By Jim Forsyth
SAN ANTONIO (Reuters) - The widow of a fire captain will appeal a judge's decision to deny her death benefits because she was born male, her lawyer said on Tuesday.
"I continue to grieve the loss of my husband and best friend," the widow, Nikki Araguz, said in a statement released to Dallas Voice, a publication catering to gay, lesbian, bisexual and transgender Texans.
"With this ruling, I continue to be reminded of the bias that exists toward transsexual and intersex people," she said.
Thomas Araguz III, who was a firefighter in the town of Wharton, southwest of Houston, was killed last summer fighting a massive fire at an egg farm near Wharton.
An attorney representing the firefighter's ex-wife, Heather Delgado, argued that Thomas and Nikki Araguz's marriage was not valid because same-sex marriage in Texas is illegal.
"At the time of Thomas Araguz' death, he was not married," said Edward Burwell, Delgado's attorney.
Burwell argued that as much as $600,000 in benefits ranging from insurance payments to money that civic organizations provide to the families of fallen police officers and firefighters should go to the two children Delgado had with Thomas Araguz.
The judge agreed, issuing an order last week that directed all benefits to those children rather than to Nikki Araguz. A trust will be set up to make payments to the children under the supervision of the court, Burwell said.
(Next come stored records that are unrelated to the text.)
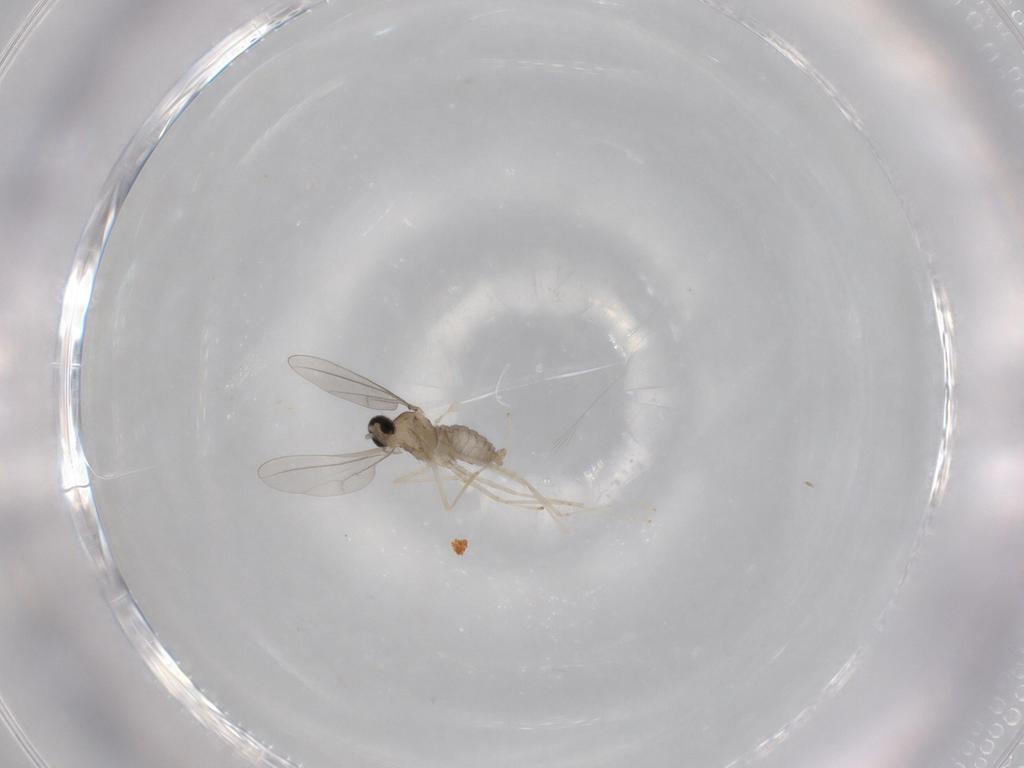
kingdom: Animalia
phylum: Arthropoda
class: Insecta
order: Diptera
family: Cecidomyiidae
Gerry Rickhoff, the county clerk in San Antonio and an expert on family law, said a 2001 Texas Appeals Court ruling makes a person's gender at birth the legal gender, irrespective of any surgical procedures that may later take place.
"According to Texas law, you are what your creator made you," Rickhoff said.
Rickhoff said the 2001 ruling has been used to allow his office to issue legal marriage certificates to same-sex couples, if one of the participants can prove they were born the opposite gender.
"God has a tremendous sense of humor," Rickhoff said.
Meanwhile, Araguz has announced her plans to star in a reality TV show that will "offer viewers an honest, up-close, and personal view of being a transsexual in this modern age," according to her Facebook page.
Araguz is also facing criminal charges. She was charged earlier this year with drugging another woman, stealing her watch and attempting to sell it at a Houston pawn shop, according to court documents.